#### [Page text]
______

The Schedules to the Credit Agreement are hereby amended by inserting new Schedule 7.2(j) in the form attached to the Amendment as Exhibit A.
 

 
SECTION II.  
CONDITIONS TO EFFECTIVENESS
 
This Amendment shall become effective as of the date hereof only upon the satisfaction of all of the following conditions precedent (the date of satisfaction of such conditions being referred to herein as the “First Amendment Effective Date”):
 
A. Execution. The Administrative Agent shall have received (i) a counterpart signature page of this Amendment duly executed by each of the Loan Parties and (ii) consent and authorization from the Required Lenders to execute this Amendment on their behalf.
 
B. Consent Fees.  The Administrative Agent shall have received, for the account of  each Lender consenting to this Amendment, a consent fee equal to 0.10% of the aggregate principal amount of such Lender’s Revolving Commitments.
 
C. Other Fees.  The Administrative Agent shall have received all other fees and other amounts due and payable on or prior to the First Amendment Effective Date to the extent invoiced in reasonable detail, including, without limitation, reimbursement or other payment of all out-of-pocket expenses required to be reimbursed or paid by the Borrower hereunder or any other Loan Document.
 
D. Necessary Consents. Each Loan Party shall have obtained all material consents necessary or advisable in connection with the transactions contemplated by this Amendment.
 
E. Other Documents.  The Administrative Agent and the Lenders shall have received such other documents, information or agreements regarding the Loan Parties as the Administrative Agent may reasonably request.
 
SECTION III.  
REPRESENTATIONS AND WARRANTIES
 
In order to induce Lenders to enter into this Amendment and to amend the Credit Agreement in the manner provided herein, each Loan Party which is a party hereto represents and warrants to each Lender that the following statements are true and correct in all material respects:
 
A. Corporate Power and Authority.  Each Loan Party, which is party hereto, has all requisite power and authority to enter into this Amendment and to carry out the transactions contemplated by, and perform its obligations under, the Credit Agreement as amended by this Amendment (the “Amended Agreement”) and the other Loan Documents.
 
B. Authorization of Agreements.  The execution and delivery of this Amendment and the performance of the Amended Agreement and the other Loan Documents have been duly authorized by all necessary action on the part of each Loan Party.

______

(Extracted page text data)
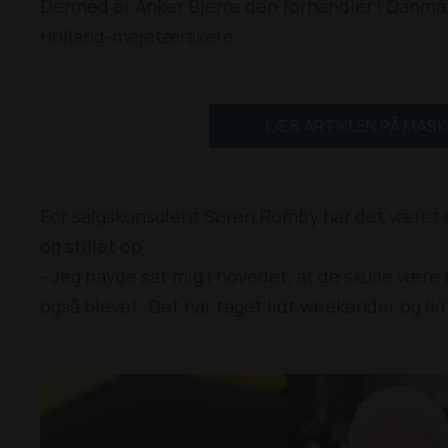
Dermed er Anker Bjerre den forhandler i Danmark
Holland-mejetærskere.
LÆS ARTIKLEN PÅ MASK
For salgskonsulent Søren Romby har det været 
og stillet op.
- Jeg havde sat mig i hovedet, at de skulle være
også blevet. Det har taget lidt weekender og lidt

______

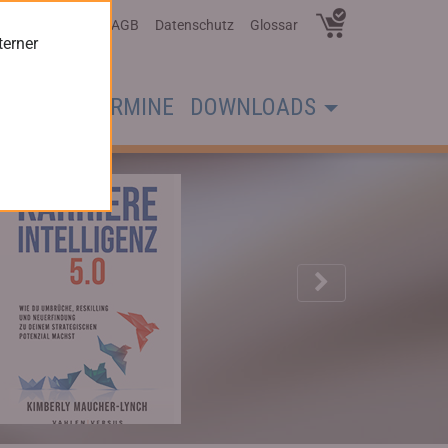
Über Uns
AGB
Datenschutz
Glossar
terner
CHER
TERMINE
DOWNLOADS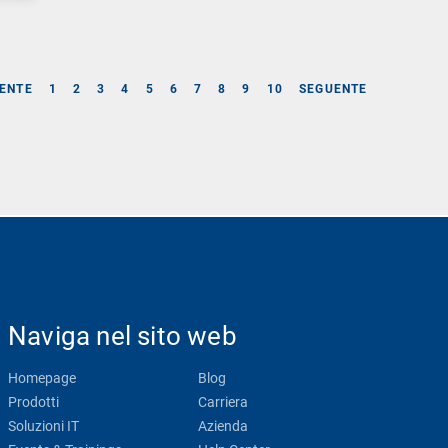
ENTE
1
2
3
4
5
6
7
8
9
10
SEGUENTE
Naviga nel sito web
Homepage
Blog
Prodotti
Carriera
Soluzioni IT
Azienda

______

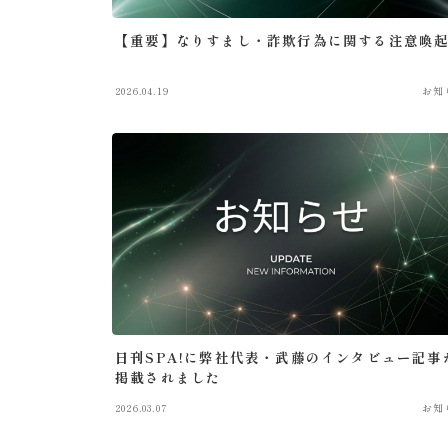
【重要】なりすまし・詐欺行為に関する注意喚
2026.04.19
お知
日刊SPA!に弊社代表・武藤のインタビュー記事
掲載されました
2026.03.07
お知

______

#### [Work request 1]
Answer these questions about the credit agreement amendment text.
(a) What consent fee must the Administrative Agent receive for each consenting Lender?
(b) What name is given to the date on which the conditions precedent are satisfied?
(c) What defined term refers to the Credit Agreement as amended by this Amendment?
#### [Work request 2]
Resume the credit agreement amendment text from the point at which it stops.

#### [Expected answer 1]
(a) A consent fee equal to 0.10% of the aggregate principal amount of that Lender's Revolving Commitments.
(b) The "First Amendment Effective Date."
(c) The "Amended Agreement."

#### [Expected answer 2]
C. No Conflict.  The execution and delivery by each Loan Party of this Amendment and the performance by each Loan Party of the Amended Agreement and the other Loan Documents do not and will not (i) violate (A) any provision of any law, statute, rule or regulation, or of the certificate or articles of incorporation or partnership agreement, other constitutive documents or by-laws of Holdings or the Borrower or (B) any applicable order of any court or any rule, regulation or order of any Governmental Authority, (ii) be in conflict with, result in a breach of or constitute (alone or with notice or lapse of time or both) a default under any Contractual Obligation of the applicable Loan Party, where any such conflict, violation, breach or default referred to in clause (i) or (ii) of this Section III.C., individually or in the aggregate could reasonably be expected to have a Material Adverse Effect, (iii) except as permitted under the Amended Agreement, result in or require the creation or imposition of any Lien upon any of the properties or assets of each Loan Party (other than any Liens created under any of the Loan Documents in favor of Administrative Agent on behalf of Lenders), or (iv) require any approval of stockholders or partners or any approval or consent of any Person under any Contractual Obligation of each Loan Party, except for such approvals or consents which will be obtained on or before the First Amendment Effective Date and except for any such approvals or consents the failure of which to obtain will not have a Material Adverse Effect.
 
D. Governmental Consents.  No action, consent or approval of, registration or filing with or any other action by any Governmental Authority is or will be required in connection with the execution and delivery by each Loan Party of this Amendment and the performance by the Borrower and Holdings of the Amended Agreement and the other Loan Documents, except for such actions, consents and approvals the failure to obtain or make which could not reasonably be expected to result in a Material Adverse Effect or which have been obtained and are in full force and effect.
 
E. Binding Obligation.  This Amendment and the Amended Agreement have been duly executed and delivered by each of the Loan Parties party thereto and each constitutes a legal, valid and binding obligation of such Loan Party to the extent a party thereto, enforce­able against such Loan Party in accordance with its terms, except as enforceability may be limited by bankruptcy, insolvency, moratorium, reorganization or other similar laws affecting creditors’ rights generally and except as enforceability may be limited by general principles of equity (regardless of whether such enforceability is considered in a proceeding in equity or at law).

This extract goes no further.